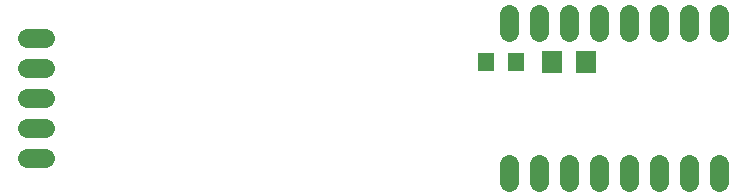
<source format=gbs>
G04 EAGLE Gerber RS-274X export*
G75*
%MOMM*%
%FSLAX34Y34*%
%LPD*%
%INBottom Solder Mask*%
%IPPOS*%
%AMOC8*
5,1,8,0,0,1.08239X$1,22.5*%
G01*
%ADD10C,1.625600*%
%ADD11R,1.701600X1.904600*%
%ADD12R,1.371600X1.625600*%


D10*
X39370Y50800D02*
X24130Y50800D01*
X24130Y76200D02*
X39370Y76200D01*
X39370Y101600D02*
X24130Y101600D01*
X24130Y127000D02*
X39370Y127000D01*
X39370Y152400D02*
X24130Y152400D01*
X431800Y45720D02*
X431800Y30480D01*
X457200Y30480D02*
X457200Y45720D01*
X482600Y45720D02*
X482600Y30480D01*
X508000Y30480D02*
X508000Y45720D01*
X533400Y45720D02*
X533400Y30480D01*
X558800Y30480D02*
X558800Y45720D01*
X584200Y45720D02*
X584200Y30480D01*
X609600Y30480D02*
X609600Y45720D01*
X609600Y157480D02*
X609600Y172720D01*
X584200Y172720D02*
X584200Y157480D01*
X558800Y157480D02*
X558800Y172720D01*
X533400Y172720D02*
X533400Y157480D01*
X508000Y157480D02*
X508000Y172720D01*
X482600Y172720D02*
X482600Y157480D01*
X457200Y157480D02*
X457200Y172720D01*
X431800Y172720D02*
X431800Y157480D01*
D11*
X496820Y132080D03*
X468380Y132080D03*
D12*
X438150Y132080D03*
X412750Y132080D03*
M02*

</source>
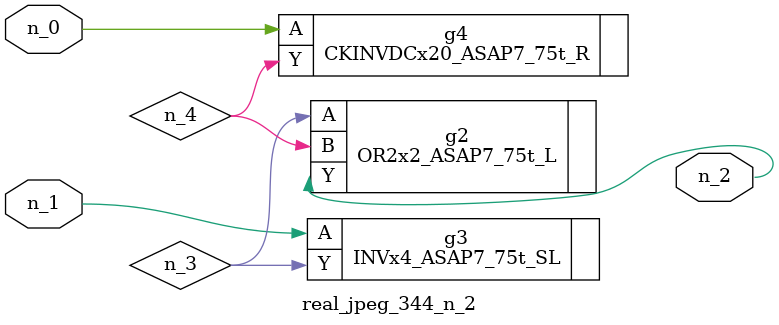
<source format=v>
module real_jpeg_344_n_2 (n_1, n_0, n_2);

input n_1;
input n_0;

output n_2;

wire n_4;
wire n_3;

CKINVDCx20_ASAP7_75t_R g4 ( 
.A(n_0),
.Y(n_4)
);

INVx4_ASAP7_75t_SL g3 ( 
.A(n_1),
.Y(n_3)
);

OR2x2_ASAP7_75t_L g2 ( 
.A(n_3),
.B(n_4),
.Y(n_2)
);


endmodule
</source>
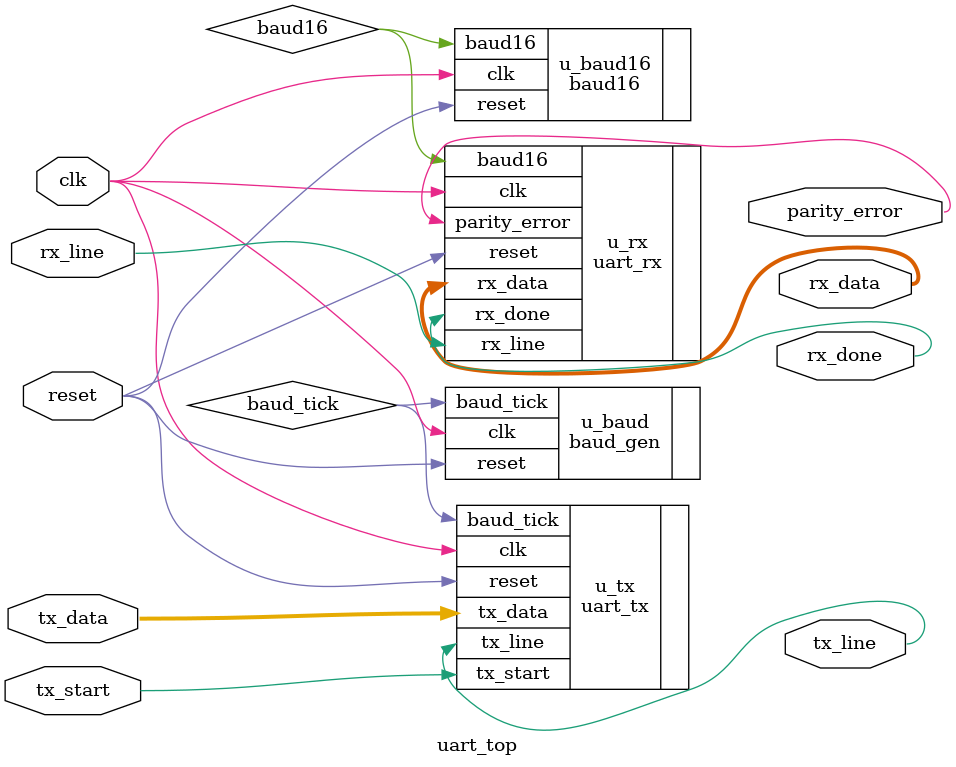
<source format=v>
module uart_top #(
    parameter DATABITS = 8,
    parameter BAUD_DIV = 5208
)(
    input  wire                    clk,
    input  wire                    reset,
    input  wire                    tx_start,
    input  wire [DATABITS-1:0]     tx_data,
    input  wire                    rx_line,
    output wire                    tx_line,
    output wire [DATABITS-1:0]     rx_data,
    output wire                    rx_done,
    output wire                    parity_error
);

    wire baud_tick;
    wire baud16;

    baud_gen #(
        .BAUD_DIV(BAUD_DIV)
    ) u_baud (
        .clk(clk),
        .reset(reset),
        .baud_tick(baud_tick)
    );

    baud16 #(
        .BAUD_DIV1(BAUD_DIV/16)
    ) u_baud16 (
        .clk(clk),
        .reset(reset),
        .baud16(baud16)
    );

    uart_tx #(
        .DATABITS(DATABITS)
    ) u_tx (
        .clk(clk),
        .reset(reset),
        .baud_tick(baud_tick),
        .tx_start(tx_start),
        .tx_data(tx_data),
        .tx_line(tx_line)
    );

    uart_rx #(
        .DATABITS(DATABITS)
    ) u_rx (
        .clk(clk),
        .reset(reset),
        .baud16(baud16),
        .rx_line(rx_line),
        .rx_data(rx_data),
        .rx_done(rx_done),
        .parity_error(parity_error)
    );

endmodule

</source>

__ACTIVITY__
For this exercise, copy the entries above exactly and skip any picture.

__SOLVED PROBLEM__
<source format=gbs>
G04 EAGLE Gerber RS-274X export*
G75*
%MOMM*%
%FSLAX34Y34*%
%LPD*%
%INBottom Solder Mask*%
%IPPOS*%
%AMOC8*
5,1,8,0,0,1.08239X$1,22.5*%
G01*
%ADD10C,1.625600*%
%ADD11R,1.701600X1.904600*%
%ADD12R,1.371600X1.625600*%


D10*
X39370Y50800D02*
X24130Y50800D01*
X24130Y76200D02*
X39370Y76200D01*
X39370Y101600D02*
X24130Y101600D01*
X24130Y127000D02*
X39370Y127000D01*
X39370Y152400D02*
X24130Y152400D01*
X431800Y45720D02*
X431800Y30480D01*
X457200Y30480D02*
X457200Y45720D01*
X482600Y45720D02*
X482600Y30480D01*
X508000Y30480D02*
X508000Y45720D01*
X533400Y45720D02*
X533400Y30480D01*
X558800Y30480D02*
X558800Y45720D01*
X584200Y45720D02*
X584200Y30480D01*
X609600Y30480D02*
X609600Y45720D01*
X609600Y157480D02*
X609600Y172720D01*
X584200Y172720D02*
X584200Y157480D01*
X558800Y157480D02*
X558800Y172720D01*
X533400Y172720D02*
X533400Y157480D01*
X508000Y157480D02*
X508000Y172720D01*
X482600Y172720D02*
X482600Y157480D01*
X457200Y157480D02*
X457200Y172720D01*
X431800Y172720D02*
X431800Y157480D01*
D11*
X496820Y132080D03*
X468380Y132080D03*
D12*
X438150Y132080D03*
X412750Y132080D03*
M02*

</source>
<source format=v>
module real_jpeg_344_n_2 (n_1, n_0, n_2);

input n_1;
input n_0;

output n_2;

wire n_4;
wire n_3;

CKINVDCx20_ASAP7_75t_R g4 ( 
.A(n_0),
.Y(n_4)
);

INVx4_ASAP7_75t_SL g3 ( 
.A(n_1),
.Y(n_3)
);

OR2x2_ASAP7_75t_L g2 ( 
.A(n_3),
.B(n_4),
.Y(n_2)
);


endmodule
</source>
<source format=v>
module uart_top #(
    parameter DATABITS = 8,
    parameter BAUD_DIV = 5208
)(
    input  wire                    clk,
    input  wire                    reset,
    input  wire                    tx_start,
    input  wire [DATABITS-1:0]     tx_data,
    input  wire                    rx_line,
    output wire                    tx_line,
    output wire [DATABITS-1:0]     rx_data,
    output wire                    rx_done,
    output wire                    parity_error
);

    wire baud_tick;
    wire baud16;

    baud_gen #(
        .BAUD_DIV(BAUD_DIV)
    ) u_baud (
        .clk(clk),
        .reset(reset),
        .baud_tick(baud_tick)
    );

    baud16 #(
        .BAUD_DIV1(BAUD_DIV/16)
    ) u_baud16 (
        .clk(clk),
        .reset(reset),
        .baud16(baud16)
    );

    uart_tx #(
        .DATABITS(DATABITS)
    ) u_tx (
        .clk(clk),
        .reset(reset),
        .baud_tick(baud_tick),
        .tx_start(tx_start),
        .tx_data(tx_data),
        .tx_line(tx_line)
    );

    uart_rx #(
        .DATABITS(DATABITS)
    ) u_rx (
        .clk(clk),
        .reset(reset),
        .baud16(baud16),
        .rx_line(rx_line),
        .rx_data(rx_data),
        .rx_done(rx_done),
        .parity_error(parity_error)
    );

endmodule

</source>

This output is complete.